[Start of Attachment]
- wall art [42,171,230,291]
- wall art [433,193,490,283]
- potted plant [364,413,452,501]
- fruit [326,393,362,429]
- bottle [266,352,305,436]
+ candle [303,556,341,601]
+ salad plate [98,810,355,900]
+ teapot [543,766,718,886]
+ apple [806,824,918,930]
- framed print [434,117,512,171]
[End of Attachment]
• _PROBLEM STATEMENT_: Exactly what appears above must be set down again in full.

• _RESULT OF THIS EXERCISE_:
- wall art [42,171,230,291]
- wall art [433,193,490,283]
- potted plant [364,413,452,501]
- fruit [326,393,362,429]
- bottle [266,352,305,436]
+ candle [303,556,341,601]
+ salad plate [98,810,355,900]
+ teapot [543,766,718,886]
+ apple [806,824,918,930]
- framed print [434,117,512,171]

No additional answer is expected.